Pour Christian Lupovici (Institut national de l'information scientifique et technique), les photocopieuses analogiques vont être remplacées d'ici cinq ans par les photocopieuses numériques. Les éditeurs utilisant aujourd'hui comme support originel des formes électroniques, les fournisseurs devraient faire de même. Pour celà, il faut réussir à organiser le marché de la fourniture de documents, sans confusion des rôles. Editeurs et fournisseurs sont « condamnés à travailler ensemble ». La transmission en mode texte SGML pourrait être récupérée de chez l'éditeur. « L'utilisateur final a besoin de documents rapidement et sans intermédiaires, sans étapes, document bibliographique et document primaire en même temps. L'enjeu est bien celui de l'intégration d'informations directement accessibles ».
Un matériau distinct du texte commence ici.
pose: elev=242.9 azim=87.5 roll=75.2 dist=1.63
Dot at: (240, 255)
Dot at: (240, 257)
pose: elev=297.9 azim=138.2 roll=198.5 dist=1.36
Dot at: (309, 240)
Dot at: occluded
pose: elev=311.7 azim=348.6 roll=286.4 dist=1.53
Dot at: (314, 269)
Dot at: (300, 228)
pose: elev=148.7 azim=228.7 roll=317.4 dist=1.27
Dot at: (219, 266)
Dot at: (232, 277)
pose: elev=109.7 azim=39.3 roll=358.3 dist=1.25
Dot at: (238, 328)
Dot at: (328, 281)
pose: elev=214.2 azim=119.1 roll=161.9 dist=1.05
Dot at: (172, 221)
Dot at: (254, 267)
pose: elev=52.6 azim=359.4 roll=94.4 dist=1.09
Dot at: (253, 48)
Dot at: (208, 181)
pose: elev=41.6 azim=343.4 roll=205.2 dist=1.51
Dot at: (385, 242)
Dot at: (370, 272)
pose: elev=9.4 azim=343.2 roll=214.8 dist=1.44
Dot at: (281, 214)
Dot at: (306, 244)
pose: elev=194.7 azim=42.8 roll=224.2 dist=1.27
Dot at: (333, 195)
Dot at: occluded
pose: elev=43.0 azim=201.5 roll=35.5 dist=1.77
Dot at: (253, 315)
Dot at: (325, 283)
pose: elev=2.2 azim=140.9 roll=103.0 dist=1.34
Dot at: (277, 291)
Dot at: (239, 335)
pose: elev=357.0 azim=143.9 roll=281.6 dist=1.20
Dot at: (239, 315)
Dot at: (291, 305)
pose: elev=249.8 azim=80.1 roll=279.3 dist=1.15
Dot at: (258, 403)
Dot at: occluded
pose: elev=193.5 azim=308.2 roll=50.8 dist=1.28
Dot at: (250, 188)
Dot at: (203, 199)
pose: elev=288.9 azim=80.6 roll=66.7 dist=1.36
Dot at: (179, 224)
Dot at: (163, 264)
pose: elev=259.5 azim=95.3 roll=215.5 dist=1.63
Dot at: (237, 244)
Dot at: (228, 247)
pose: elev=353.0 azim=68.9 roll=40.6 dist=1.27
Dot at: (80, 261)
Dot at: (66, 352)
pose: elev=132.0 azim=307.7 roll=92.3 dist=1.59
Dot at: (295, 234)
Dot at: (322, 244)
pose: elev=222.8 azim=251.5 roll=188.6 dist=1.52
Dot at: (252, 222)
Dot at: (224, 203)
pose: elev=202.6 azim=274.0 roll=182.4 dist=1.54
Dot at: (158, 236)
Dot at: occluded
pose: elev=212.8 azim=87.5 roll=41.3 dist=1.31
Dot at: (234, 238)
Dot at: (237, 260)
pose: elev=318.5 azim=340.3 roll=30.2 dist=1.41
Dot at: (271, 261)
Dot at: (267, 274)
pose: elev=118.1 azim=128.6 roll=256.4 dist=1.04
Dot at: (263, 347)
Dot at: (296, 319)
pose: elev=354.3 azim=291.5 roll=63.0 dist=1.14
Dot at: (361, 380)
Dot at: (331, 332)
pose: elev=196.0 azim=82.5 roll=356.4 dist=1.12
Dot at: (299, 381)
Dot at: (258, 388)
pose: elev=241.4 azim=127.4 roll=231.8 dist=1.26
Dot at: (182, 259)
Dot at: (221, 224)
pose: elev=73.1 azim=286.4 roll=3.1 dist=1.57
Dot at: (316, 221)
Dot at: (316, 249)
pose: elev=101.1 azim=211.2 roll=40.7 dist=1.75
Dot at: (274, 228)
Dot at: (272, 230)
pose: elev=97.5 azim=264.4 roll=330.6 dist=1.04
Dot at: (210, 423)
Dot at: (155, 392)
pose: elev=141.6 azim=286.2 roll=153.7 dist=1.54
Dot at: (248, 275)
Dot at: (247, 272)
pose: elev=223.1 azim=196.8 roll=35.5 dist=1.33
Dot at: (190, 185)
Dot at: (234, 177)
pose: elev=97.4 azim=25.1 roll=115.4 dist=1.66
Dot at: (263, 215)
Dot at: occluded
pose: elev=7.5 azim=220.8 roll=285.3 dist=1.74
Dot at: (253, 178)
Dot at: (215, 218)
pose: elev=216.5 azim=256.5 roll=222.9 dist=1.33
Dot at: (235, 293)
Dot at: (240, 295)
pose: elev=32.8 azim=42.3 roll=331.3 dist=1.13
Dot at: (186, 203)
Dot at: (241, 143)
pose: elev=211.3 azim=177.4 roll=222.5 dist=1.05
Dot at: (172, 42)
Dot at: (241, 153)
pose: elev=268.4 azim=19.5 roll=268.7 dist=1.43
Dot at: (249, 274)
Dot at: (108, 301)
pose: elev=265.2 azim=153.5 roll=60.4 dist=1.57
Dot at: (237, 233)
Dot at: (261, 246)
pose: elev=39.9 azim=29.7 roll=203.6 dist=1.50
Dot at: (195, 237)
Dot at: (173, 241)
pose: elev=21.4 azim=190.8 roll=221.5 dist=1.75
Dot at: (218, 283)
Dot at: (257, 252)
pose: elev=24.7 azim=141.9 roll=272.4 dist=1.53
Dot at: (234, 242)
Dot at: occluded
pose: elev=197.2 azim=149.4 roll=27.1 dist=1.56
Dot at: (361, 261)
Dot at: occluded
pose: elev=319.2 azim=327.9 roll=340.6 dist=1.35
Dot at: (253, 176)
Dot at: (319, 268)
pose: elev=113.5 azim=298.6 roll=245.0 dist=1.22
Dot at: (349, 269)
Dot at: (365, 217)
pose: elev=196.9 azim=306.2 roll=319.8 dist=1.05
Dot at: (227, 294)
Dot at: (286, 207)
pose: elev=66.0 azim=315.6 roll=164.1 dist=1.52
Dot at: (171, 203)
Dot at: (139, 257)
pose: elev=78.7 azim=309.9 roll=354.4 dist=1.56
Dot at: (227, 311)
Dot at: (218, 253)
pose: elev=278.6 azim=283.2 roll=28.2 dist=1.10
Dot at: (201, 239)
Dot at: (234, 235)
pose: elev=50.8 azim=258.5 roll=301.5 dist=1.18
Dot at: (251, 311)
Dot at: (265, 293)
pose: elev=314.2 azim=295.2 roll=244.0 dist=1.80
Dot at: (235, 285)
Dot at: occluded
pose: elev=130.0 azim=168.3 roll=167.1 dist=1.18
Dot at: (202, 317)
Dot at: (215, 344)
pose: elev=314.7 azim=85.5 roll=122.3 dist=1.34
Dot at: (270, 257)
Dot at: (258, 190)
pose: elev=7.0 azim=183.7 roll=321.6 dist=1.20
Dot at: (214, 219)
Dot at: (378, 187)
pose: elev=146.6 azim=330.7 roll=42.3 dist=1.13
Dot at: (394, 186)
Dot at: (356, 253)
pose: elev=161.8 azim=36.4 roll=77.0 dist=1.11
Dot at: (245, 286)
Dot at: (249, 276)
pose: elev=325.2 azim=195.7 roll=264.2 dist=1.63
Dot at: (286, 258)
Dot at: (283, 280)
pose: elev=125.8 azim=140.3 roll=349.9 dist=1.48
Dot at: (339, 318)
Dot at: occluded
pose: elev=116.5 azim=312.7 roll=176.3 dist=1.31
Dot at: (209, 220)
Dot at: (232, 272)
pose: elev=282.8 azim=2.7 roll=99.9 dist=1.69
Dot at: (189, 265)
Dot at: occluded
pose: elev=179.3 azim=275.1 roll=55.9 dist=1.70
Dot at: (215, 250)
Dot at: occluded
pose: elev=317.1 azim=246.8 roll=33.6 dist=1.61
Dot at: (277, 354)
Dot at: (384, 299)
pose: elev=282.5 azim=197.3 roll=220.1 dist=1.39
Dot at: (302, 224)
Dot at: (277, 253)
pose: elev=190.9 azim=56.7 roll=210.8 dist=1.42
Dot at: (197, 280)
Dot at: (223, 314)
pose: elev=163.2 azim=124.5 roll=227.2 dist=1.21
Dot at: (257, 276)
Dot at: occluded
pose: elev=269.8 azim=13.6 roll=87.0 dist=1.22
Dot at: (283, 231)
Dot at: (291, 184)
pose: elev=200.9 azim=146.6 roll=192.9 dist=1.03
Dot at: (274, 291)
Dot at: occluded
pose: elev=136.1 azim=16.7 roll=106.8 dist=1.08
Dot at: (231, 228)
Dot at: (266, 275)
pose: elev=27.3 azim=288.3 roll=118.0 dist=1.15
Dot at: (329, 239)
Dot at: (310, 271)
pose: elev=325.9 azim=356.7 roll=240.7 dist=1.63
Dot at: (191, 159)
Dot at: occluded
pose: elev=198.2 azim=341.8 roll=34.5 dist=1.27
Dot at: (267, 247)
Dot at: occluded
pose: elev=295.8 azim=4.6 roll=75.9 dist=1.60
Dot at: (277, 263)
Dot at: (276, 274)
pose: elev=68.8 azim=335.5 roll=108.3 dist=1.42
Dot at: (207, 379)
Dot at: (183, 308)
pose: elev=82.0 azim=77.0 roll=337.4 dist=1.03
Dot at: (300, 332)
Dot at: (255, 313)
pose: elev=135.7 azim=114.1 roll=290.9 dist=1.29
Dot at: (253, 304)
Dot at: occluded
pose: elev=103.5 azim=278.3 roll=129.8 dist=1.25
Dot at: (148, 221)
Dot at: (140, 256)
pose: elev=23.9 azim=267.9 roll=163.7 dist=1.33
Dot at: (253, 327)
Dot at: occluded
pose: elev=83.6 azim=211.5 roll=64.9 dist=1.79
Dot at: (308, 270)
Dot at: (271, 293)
Crise, concurrence et coopération
On le voit, ces journées avaient quelque chose de conjuratoire : si l'on éprouve tant le besoin de parler de coopération, c'est bien parce que pour l'instant, et en ces temps d'évolution, d'expérimentation et de dérégulation, chacun, de gré ou de force, défend d'abord ses intérêts à court terme. Et l'assemblée d'inciter alors chacun à mieux connaître les impératifs de l'autre. L'exemple du Groupe national d'acquisition 4, mis en place en Grande-Bretagne, rassemblant éditeurs, fournisseurs et bibliothèques, favorisant la compréhension mutuelle, discutant normalisation, disponibilité et valeur de l'information devrait-il être généralisé ? C'est en tout cas à cette communion, formelle, mais sans doute seule solution sage si l'on veut éviter le règne de la loi du plus fort, qu'a incité cette rencontre.